Dynamic process modeling is a valuable tool for understanding process behavior and testing new ideas in a safe and secure environment. It can be used to identify and test new operating conditions, process configurations, control strategies, or operating procedures that increase yield, reduce costs, or impact any other important performance indicator. Dynamic models can also be extended in order to train new and existing operators on unusual or emergency conditions, reducing operator error, improving operational consistency, and making hazardous processes inherently safer to run. DuPont™ TMODS, a proprietary dynamic modeling software package developed and maintained by the Dynamic Simulation, Control, and Optimization Group in DuPont Engineering Research and Technology (DuET), is by far the most commonly used dynamic simulation tool in DuPont. As such, the modeling capability in DuPont™ TMODS is highly leverageable, and the tool has very broad use and acceptance across DuPont.

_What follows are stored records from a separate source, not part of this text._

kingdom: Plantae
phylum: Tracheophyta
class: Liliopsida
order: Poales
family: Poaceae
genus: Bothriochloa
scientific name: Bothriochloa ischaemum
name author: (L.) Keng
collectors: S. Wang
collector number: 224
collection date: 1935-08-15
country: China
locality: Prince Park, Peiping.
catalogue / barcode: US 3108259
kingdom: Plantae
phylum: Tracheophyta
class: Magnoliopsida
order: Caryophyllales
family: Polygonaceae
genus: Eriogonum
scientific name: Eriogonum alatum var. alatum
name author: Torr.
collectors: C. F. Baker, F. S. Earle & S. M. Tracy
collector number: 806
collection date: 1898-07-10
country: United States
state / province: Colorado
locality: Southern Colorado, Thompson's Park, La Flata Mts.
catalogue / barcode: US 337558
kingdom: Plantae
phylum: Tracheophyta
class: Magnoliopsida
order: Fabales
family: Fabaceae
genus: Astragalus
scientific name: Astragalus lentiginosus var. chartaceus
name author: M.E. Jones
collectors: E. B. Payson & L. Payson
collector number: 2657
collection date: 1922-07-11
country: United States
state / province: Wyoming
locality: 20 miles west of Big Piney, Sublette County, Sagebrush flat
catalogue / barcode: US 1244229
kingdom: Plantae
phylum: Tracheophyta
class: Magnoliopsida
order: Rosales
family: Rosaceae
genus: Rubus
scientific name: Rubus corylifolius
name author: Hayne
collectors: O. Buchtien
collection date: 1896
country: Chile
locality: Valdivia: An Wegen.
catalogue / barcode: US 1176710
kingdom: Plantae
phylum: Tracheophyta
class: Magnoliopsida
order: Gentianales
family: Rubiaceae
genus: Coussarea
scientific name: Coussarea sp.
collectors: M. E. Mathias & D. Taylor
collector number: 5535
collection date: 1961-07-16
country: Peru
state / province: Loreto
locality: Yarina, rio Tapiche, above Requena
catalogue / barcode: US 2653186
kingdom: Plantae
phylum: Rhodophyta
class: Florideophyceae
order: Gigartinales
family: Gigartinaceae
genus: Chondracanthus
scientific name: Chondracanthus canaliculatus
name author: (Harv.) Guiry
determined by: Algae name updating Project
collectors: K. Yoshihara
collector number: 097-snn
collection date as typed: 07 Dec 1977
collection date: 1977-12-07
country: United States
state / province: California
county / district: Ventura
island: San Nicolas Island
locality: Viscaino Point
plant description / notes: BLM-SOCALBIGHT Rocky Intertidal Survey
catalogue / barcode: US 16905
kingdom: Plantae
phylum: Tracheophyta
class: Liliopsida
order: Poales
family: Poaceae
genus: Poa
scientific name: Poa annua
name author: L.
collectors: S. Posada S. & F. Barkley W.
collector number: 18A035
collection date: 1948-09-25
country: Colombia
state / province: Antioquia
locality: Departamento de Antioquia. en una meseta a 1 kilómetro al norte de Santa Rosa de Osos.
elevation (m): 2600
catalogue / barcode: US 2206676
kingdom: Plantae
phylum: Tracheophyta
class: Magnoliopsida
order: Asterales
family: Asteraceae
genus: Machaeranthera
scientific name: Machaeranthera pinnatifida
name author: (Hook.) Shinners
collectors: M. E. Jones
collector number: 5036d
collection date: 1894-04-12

Over the last several years, DuPont has made a clear, long-term commitment to developing and operating bioprocesses. Enabling the DuPont strategic direction in biotechnology depends on Virtual Plant Technology. Virtual Plant Technology refers to the application of dynamic modeling to address the needs of the project development cycle, including evaluation and testing of process alternatives, operability studies, control structure design and testing, DCS configuration testing, and operator training. Dynamic modeling and simulation are often more critical in bioprocess development, where complex flowsheets make extensive use of batch or combined batch / continuous processing. Plant-wide batch automation is challenging, requiring synchronization of different batch unit operations, arbitration of shared equipment, and coordination with the continuous processing units, while maintaining the operating conditions at their target and within constraints. Further, steady state process models are typically incapable of accurately determining variability and maximum or minimum loads on equipment and utilities. Therefore, dynamic simulation is an important tool to understand the inherently complex dynamic behavior of the integrated bioprocess and develop automation and process control strategies that optimize performance, which translates into better design, operating policies and understanding of constraints, and process control, and opens the door for significant financial benefits.

DuPont™ TMODS and dynamic modeling are key components of Virtual Plant Technology as practiced in DuPont. For the last two decades, Virtual Plant Technology has been used throughout DuPont’s chemical and polymer businesses to improve process understanding and make processes more profitable. In recent years, DuPont engineers have enhanced Virtual Plant Technology to include more capability relevant to bioprocessing. These new capabilities include bioreactions (e.g. aerobic and anaerobic fermentation), bioreactors like bubble columns and aerated stirred tank fermenters, and relevant types of solid-liquid separations. Furthermore, because many bioprocesses are batch or a mixture of batch and continuous operations, batch sequencing and automation have also been updated. This talk will focus on how Virtual Plant Technology is being used in DuPont to support the development of bioprocesses. For example, it has been used to study process alternatives, such as the effect of different bioreactor designs or the use of perfusion and cell recycle, and to support the process economic evaluation of those alternatives. It has also been used to develop control strategies and study process operability, leading to important changes in process design. Virtual Plant Technology has also played a vital role in bioprocess commercialization, including operator training simulators, control system functional description development, and control system configuration and checkout.